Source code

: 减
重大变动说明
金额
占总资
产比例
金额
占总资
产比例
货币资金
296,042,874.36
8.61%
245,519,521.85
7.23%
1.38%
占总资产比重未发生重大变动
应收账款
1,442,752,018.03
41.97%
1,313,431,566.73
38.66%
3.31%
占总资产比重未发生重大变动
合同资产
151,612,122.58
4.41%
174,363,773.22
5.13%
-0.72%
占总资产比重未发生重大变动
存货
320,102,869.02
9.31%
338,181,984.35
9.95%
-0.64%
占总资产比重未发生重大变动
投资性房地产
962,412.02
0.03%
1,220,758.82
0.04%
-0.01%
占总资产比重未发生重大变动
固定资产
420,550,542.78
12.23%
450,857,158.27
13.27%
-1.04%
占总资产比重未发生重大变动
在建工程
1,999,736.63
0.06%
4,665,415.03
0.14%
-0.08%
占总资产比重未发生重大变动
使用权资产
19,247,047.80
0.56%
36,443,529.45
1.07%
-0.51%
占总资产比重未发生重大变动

◆ ◆ ◆ ◆

**TASK:**
Arrange every line of the records above as a Markdown table with the columns No. and Entry, numbering the rows in order and omitting blank lines.

**ANSWER SECTION:**
| No. | Entry |
|---|---|
| 1 | Source code |
| 2 | : 减 |
| 3 | 重大变动说明 |
| 4 | 金额 |
| 5 | 占总资 |
| 6 | 产比例 |
| 7 | 金额 |
| 8 | 占总资 |
| 9 | 产比例 |
| 10 | 货币资金 |
| 11 | 296,042,874.36 |
| 12 | 8.61% |
| 13 | 245,519,521.85 |
| 14 | 7.23% |
| 15 | 1.38% |
| 16 | 占总资产比重未发生重大变动 |
| 17 | 应收账款 |
| 18 | 1,442,752,018.03 |
| 19 | 41.97% |
| 20 | 1,313,431,566.73 |
| 21 | 38.66% |
| 22 | 3.31% |
| 23 | 占总资产比重未发生重大变动 |
| 24 | 合同资产 |
| 25 | 151,612,122.58 |
| 26 | 4.41% |
| 27 | 174,363,773.22 |
| 28 | 5.13% |
| 29 | -0.72% |
| 30 | 占总资产比重未发生重大变动 |
| 31 | 存货 |
| 32 | 320,102,869.02 |
| 33 | 9.31% |
| 34 | 338,181,984.35 |
| 35 | 9.95% |
| 36 | -0.64% |
| 37 | 占总资产比重未发生重大变动 |
| 38 | 投资性房地产 |
| 39 | 962,412.02 |
| 40 | 0.03% |
| 41 | 1,220,758.82 |
| 42 | 0.04% |
| 43 | -0.01% |
| 44 | 占总资产比重未发生重大变动 |
| 45 | 固定资产 |
| 46 | 420,550,542.78 |
| 47 | 12.23% |
| 48 | 450,857,158.27 |
| 49 | 13.27% |
| 50 | -1.04% |
| 51 | 占总资产比重未发生重大变动 |
| 52 | 在建工程 |
| 53 | 1,999,736.63 |
| 54 | 0.06% |
| 55 | 4,665,415.03 |
| 56 | 0.14% |
| 57 | -0.08% |
| 58 | 占总资产比重未发生重大变动 |
| 59 | 使用权资产 |
| 60 | 19,247,047.80 |
| 61 | 0.56% |
| 62 | 36,443,529.45 |
| 63 | 1.07% |
| 64 | -0.51% |
| 65 | 占总资产比重未发生重大变动 |